If you are studying abstract algebra with the textbook by Dummit and Foote, you might be looking for solutions to the exercises in chapter 7. This chapter covers topics such as modules, submodules, homomorphisms, quotient modules, direct sums, free modules, and bases. These concepts are essential for understanding more advanced topics in algebra, such as vector spaces, linear algebra, and representation theory.
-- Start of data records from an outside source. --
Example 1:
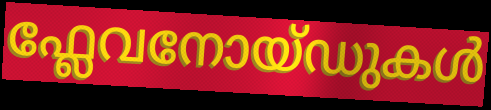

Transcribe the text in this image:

ഫ്ലേവനോയ്ഡുകൾ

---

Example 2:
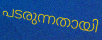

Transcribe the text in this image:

പടരുന്നതായി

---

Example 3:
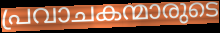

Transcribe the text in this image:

പ്രവാചകന്മാരുടെ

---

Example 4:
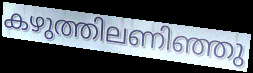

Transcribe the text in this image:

കഴുത്തിലണിഞ്ഞു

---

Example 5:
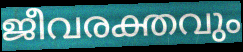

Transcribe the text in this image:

ജീവരക്തവും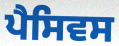
ਪੈਸਿਵਸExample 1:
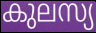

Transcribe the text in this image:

കുലസ്യ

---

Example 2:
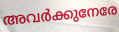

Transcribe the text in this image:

അവർക്കുനേരേ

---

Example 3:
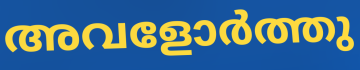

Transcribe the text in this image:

അവളോർത്തു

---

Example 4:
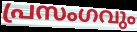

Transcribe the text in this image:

പ്രസംഗവും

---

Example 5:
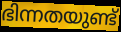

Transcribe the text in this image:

ഭിന്നതയുണ്ട്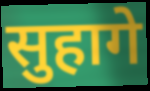
सुहागे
## solutions dummit foote abstract algebra chapter 7.rar

However, finding solutions to the exercises in this chapter can be challenging, especially if you are working on your own or without guidance from an instructor. The textbook does not provide any solutions or hints, and the exercises can be quite difficult and require a lot of creativity and insight. Moreover, there are not many online resources that offer complete and reliable solutions to this chapter.
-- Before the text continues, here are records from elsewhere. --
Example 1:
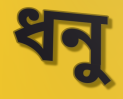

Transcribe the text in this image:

ধনু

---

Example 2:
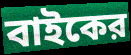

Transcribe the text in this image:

বাইকের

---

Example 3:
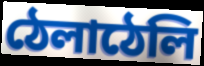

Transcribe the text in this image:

ঠেলাঠেলি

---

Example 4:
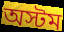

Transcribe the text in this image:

অস্টম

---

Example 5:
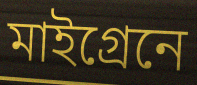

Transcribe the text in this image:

মাইগ্রেনে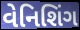
વેનિશિંગ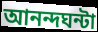
আনন্দঘন্টা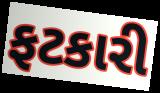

That is why we have compiled this article to help you with some of the most important and interesting exercises in chapter 7 of Dummit and Foote's abstract algebra. We have selected solutions from various sources, such as Quizlet, Chegg, and Greg Kikola's unofficial solution guide. We have also verified and explained each solution step by step, using the definitions and theorems from the textbook. We hope that this article will help you learn abstract algebra better and prepare you for more advanced courses.

## Exercise 7.2.1

This exercise asks you to prove that if M is a finitely generated R-module and N is a submodule of M, then M/N is also finitely generated.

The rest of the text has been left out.